▶ **Stated goal**:
Reproduce the listing below with every "locality" replaced by "site description", leaving everything else unchanged.

▶ **Records shown**:

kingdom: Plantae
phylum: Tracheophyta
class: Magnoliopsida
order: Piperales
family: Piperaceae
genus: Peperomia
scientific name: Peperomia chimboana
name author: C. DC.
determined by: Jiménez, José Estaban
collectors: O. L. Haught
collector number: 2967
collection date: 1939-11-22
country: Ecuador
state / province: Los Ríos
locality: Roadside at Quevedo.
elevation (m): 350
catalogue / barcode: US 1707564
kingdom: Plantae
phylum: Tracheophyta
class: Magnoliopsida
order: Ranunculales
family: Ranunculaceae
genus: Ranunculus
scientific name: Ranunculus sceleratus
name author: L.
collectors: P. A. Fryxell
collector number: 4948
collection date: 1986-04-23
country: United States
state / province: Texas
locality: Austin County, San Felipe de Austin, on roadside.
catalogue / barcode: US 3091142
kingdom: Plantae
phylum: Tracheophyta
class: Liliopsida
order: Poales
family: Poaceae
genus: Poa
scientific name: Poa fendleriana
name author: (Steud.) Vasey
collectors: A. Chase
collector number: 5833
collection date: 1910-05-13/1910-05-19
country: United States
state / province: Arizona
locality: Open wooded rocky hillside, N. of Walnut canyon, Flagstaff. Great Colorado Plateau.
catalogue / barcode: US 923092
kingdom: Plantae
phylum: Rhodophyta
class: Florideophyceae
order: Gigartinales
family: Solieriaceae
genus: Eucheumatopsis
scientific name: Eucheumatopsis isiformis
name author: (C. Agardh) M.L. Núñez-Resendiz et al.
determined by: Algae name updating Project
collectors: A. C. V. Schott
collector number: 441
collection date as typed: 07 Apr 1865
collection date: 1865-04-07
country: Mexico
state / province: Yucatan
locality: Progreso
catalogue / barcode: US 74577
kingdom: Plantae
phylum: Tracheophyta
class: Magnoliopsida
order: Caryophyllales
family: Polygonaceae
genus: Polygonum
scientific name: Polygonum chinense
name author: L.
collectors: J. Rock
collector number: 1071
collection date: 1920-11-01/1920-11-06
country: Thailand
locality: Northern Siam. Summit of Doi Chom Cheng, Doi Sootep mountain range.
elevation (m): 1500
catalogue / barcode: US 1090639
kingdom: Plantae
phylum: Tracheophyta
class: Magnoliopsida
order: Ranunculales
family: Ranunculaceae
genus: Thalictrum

▶ **Result for this task**:
kingdom: Plantae
phylum: Tracheophyta
class: Magnoliopsida
order: Piperales
family: Piperaceae
genus: Peperomia
scientific name: Peperomia chimboana
name author: C. DC.
determined by: Jiménez, José Estaban
collectors: O. L. Haught
collector number: 2967
collection date: 1939-11-22
country: Ecuador
state / province: Los Ríos
site description: Roadside at Quevedo.
elevation (m): 350
catalogue / barcode: US 1707564
kingdom: Plantae
phylum: Tracheophyta
class: Magnoliopsida
order: Ranunculales
family: Ranunculaceae
genus: Ranunculus
scientific name: Ranunculus sceleratus
name author: L.
collectors: P. A. Fryxell
collector number: 4948
collection date: 1986-04-23
country: United States
state / province: Texas
site description: Austin County, San Felipe de Austin, on roadside.
catalogue / barcode: US 3091142
kingdom: Plantae
phylum: Tracheophyta
class: Liliopsida
order: Poales
family: Poaceae
genus: Poa
scientific name: Poa fendleriana
name author: (Steud.) Vasey
collectors: A. Chase
collector number: 5833
collection date: 1910-05-13/1910-05-19
country: United States
state / province: Arizona
site description: Open wooded rocky hillside, N. of Walnut canyon, Flagstaff. Great Colorado Plateau.
catalogue / barcode: US 923092
kingdom: Plantae
phylum: Rhodophyta
class: Florideophyceae
order: Gigartinales
family: Solieriaceae
genus: Eucheumatopsis
scientific name: Eucheumatopsis isiformis
name author: (C. Agardh) M.L. Núñez-Resendiz et al.
determined by: Algae name updating Project
collectors: A. C. V. Schott
collector number: 441
collection date as typed: 07 Apr 1865
collection date: 1865-04-07
country: Mexico
state / province: Yucatan
site description: Progreso
catalogue / barcode: US 74577
kingdom: Plantae
phylum: Tracheophyta
class: Magnoliopsida
order: Caryophyllales
family: Polygonaceae
genus: Polygonum
scientific name: Polygonum chinense
name author: L.
collectors: J. Rock
collector number: 1071
collection date: 1920-11-01/1920-11-06
country: Thailand
site description: Northern Siam. Summit of Doi Chom Cheng, Doi Sootep mountain range.
elevation (m): 1500
catalogue / barcode: US 1090639
kingdom: Plantae
phylum: Tracheophyta
class: Magnoliopsida
order: Ranunculales
family: Ranunculaceae
genus: Thalictrum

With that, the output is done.